▶ [Spatial layout data]:
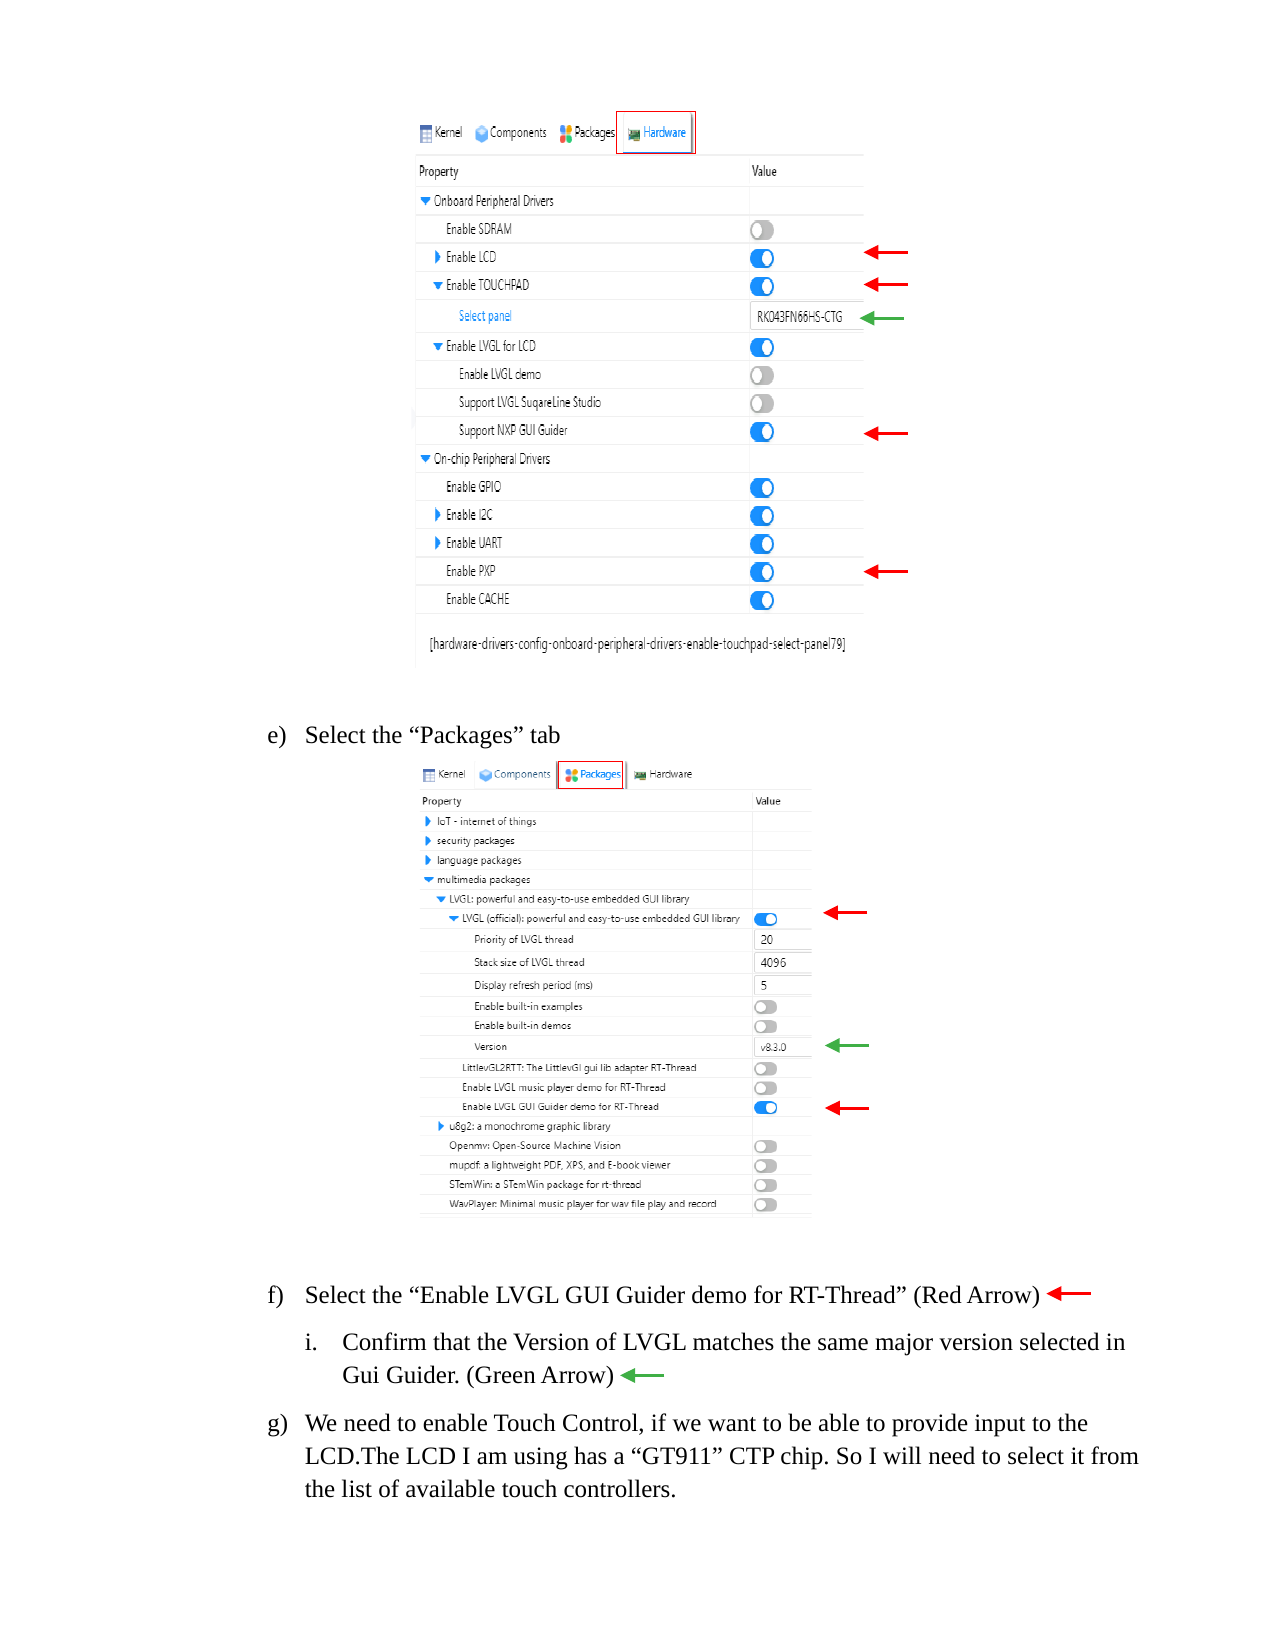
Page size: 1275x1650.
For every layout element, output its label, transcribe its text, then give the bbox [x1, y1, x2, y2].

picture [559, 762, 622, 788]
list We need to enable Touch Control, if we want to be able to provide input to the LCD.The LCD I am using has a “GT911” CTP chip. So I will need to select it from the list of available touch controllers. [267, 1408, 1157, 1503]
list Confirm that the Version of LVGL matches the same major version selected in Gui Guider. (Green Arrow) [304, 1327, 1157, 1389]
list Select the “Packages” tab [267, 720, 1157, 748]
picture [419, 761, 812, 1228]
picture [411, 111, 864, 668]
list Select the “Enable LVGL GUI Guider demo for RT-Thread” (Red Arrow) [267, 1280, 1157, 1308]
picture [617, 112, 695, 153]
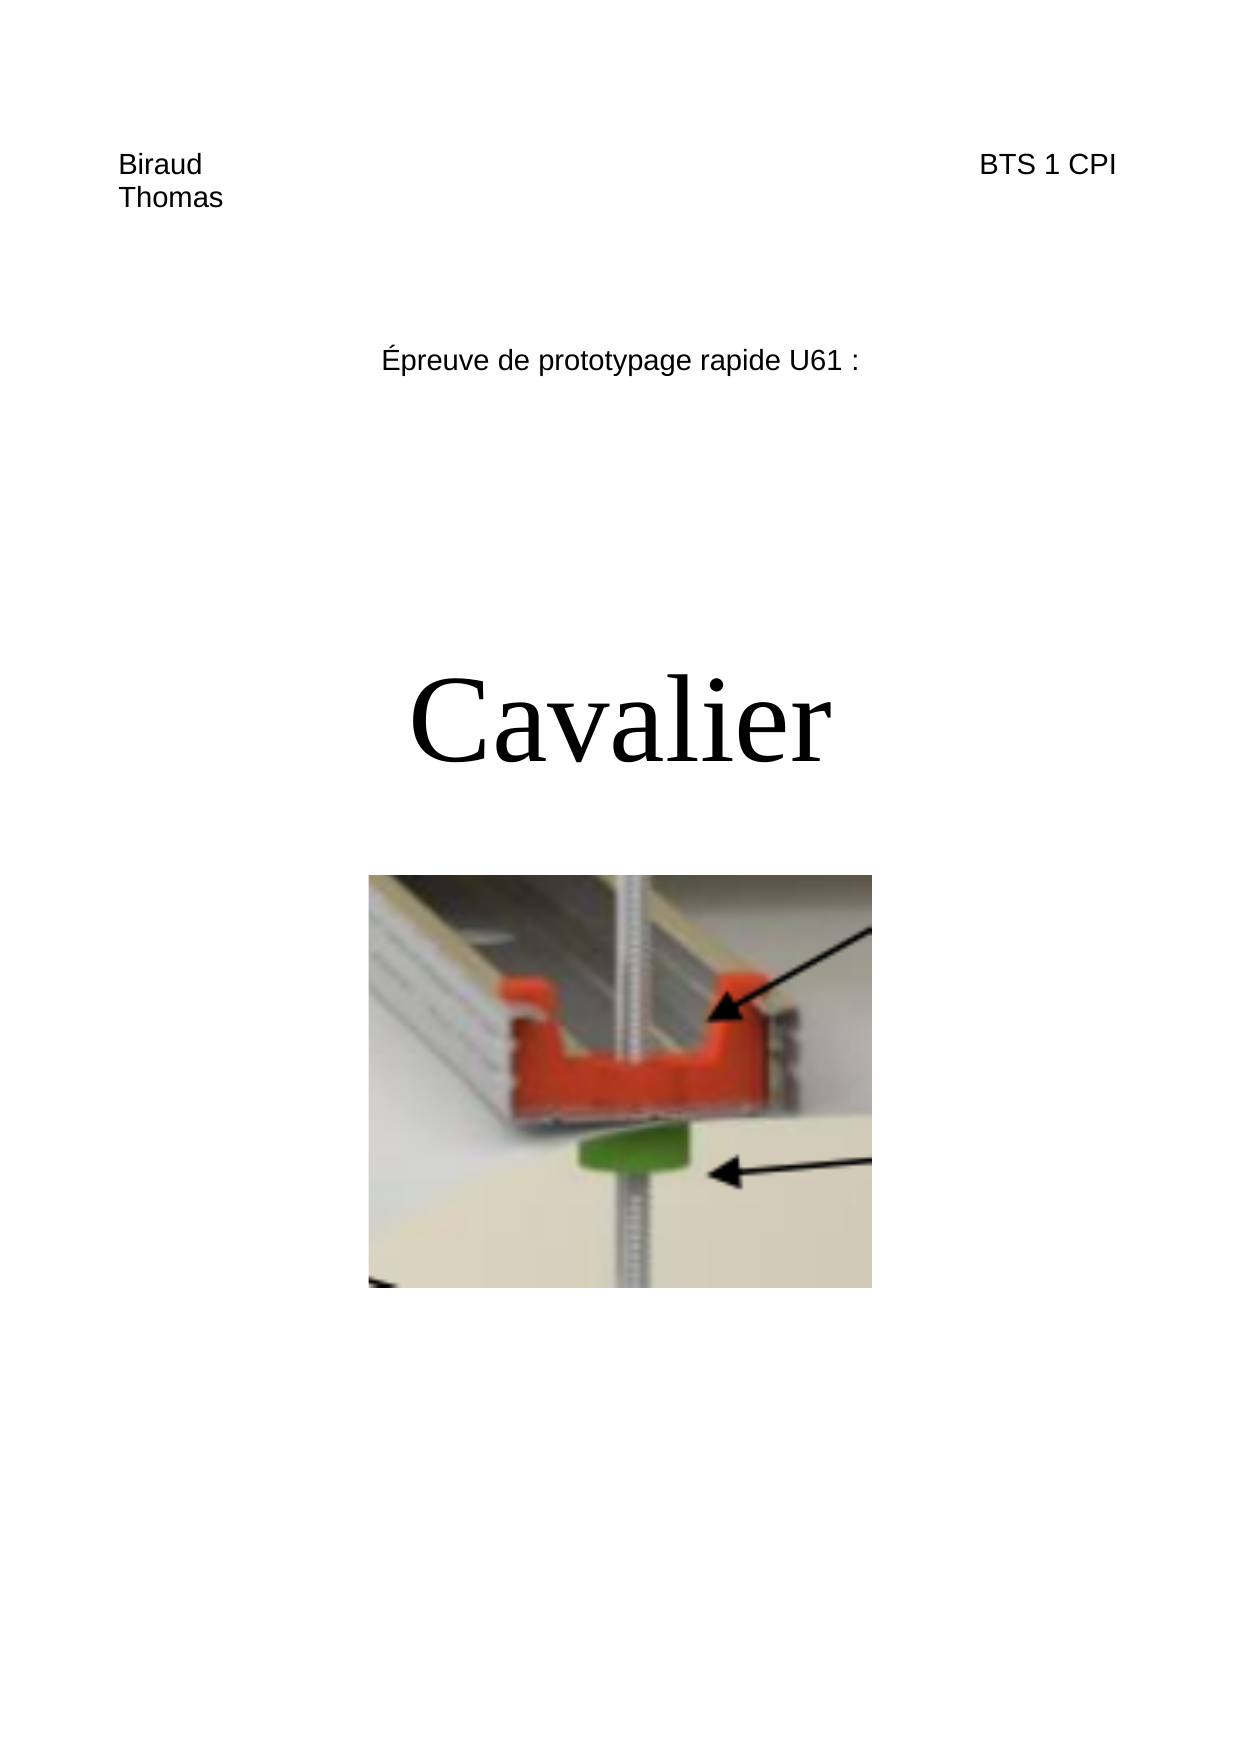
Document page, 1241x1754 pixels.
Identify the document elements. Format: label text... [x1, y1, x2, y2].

▶ [EXERCISE AIM]: Copy out every line of the records above word for word, omitting the pictures.

▶ [REPLY TO THE TASK]:
Page size: 1275x1650.
For every layout element, output its label, transcribe its text, then give the bbox [x1, y1, x2, y2].

picture [559, 762, 622, 788]
list We need to enable Touch Control, if we want to be able to provide input to the LCD.The LCD I am using has a “GT911” CTP chip. So I will need to select it from the list of available touch controllers. [267, 1408, 1157, 1503]
list Confirm that the Version of LVGL matches the same major version selected in Gui Guider. (Green Arrow) [304, 1327, 1157, 1389]
list Select the “Packages” tab [267, 720, 1157, 748]
picture [419, 761, 812, 1228]
picture [411, 111, 864, 668]
list Select the “Enable LVGL GUI Guider demo for RT-Thread” (Red Arrow) [267, 1280, 1157, 1308]
picture [617, 112, 695, 153]
Document page, 1241x1754 pixels.
Identify the document elements. Format: label text... [x1, y1, x2, y2].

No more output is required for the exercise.